Infine, la “vera salvezza” è stata annunciata all’inizio dell’anno: alcuni ricercatori americani sostengono che i flavoni e le proantocianidine dell’uva e del vino impedirebbero al virus Sars-Cov-2 di fissarsi nelle cellule umane, sembra quasi alla stessa stregua degli anticorpi monoclonali. Sarà così? Non abbiamo cognizioni medico-scientifiche per avvalorare questa ipotesi; alcuni tentativi di abbinare vino e Sars sono stati stroncati dagli infettivologi, per cui aspettiamo qualche riscontro in merito. Per la cronaca, il varietal studiato è una specie di vitis rotundifolia, molto utilizzata come uva da tavola. Aspettiamo a rallegrarci; gli studi hanno bisogno di tempi lunghi, anche se gli annunci spesso li presentano come se fossero già conclusi e calati nella realtà. Quindi spazziamo via la speranzosa affermazione “la salvezza è nel vino”, ma siamo lieti che alcuni suoi ingredienti abbiano determinate potenzialità, perché, a furia di degustare, chissà come andrà a finire.
Ci interessa molto di più se si debba o no salvare il vino alla ripresa delle attività che includono il suo consumo. Tutti sostengono che la vendita on-line è aumentata, e questo ci può stare, ma occorre chiedersi se l’aumento porti a un saldo positivo, una volta sottratto quanto si è perso nelle attività “in presenza”. Le indagini di mercato pre-pandemiche effettuate sulle nuove generazioni segnalavano che circa il 23% dei giovani tra 18-30 anni gradiva il vino come aperitivo (minimo una volta a settimana); aggiungendo quelli della fascia 31-39 anni, si arrivava al 41%. Un altro dato interessante indicava al 44% il consumo a cena (a pranzo solo il 25%), poi c’era il consumo in famiglia, insieme agli amici, che incideva per il 28%, e la percentuale residua era pura occasionalità di beva.
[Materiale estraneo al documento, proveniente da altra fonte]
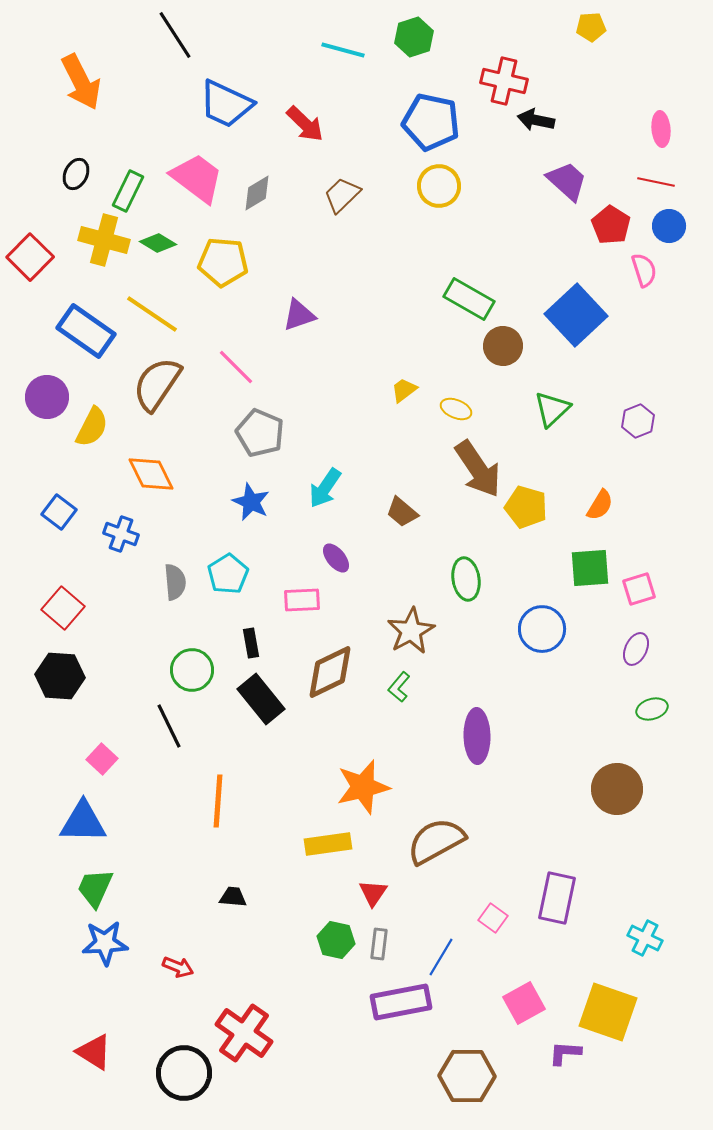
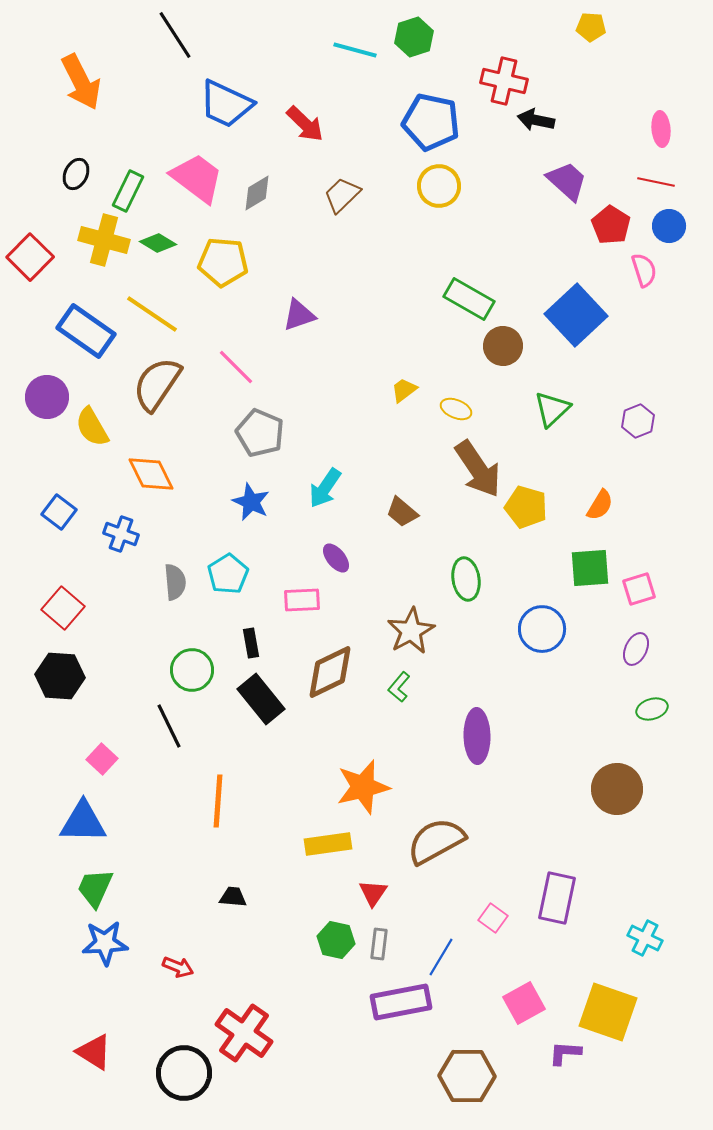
yellow pentagon at (591, 27): rotated 8 degrees clockwise
cyan line at (343, 50): moved 12 px right
yellow semicircle at (92, 427): rotated 123 degrees clockwise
Leggendo i dati è evidente che gran parte di questo consumo “di convivialità” non si è verificato a causa del distanziamento sociale. Dobbiamo dunque anticipare ogni accenno di deriva che possa innescare il distanziamento o distaccamento tra vino e convivialità: questo potrebbe essere il vero rischio della ripresa. Chi ci garantisce che la nuova movida degli aperitivi confermerà la percentuale dedicata al vino? La parte di convivialità collegata alla cena al ristorante e con gli amici si riconfermerà a pandemia finita? Non ci sono oggi esperti in grado di stabilire cosa accadrà all’anelato: liberi tutti!, perché i problemi “materiali” sono ben manifesti, e politicamente anche risolvibili, quelli “immateriali” (risvolti di psicologia individuale) non sono visibili e la soluzione passa dalla serenità sociale.
Questi interrogativi in materia vino e pubblico, e le conseguenti incertezze, non possono essere demandati ai sommelier. Noi ci prodigheremo con ogni mezzo per alimentare la filosofia conviviale, ma sarà necessario che tutta la filiera si unisca, si confronti, dialoghi, per evitare di giungere al temuto “il vino va salvato”.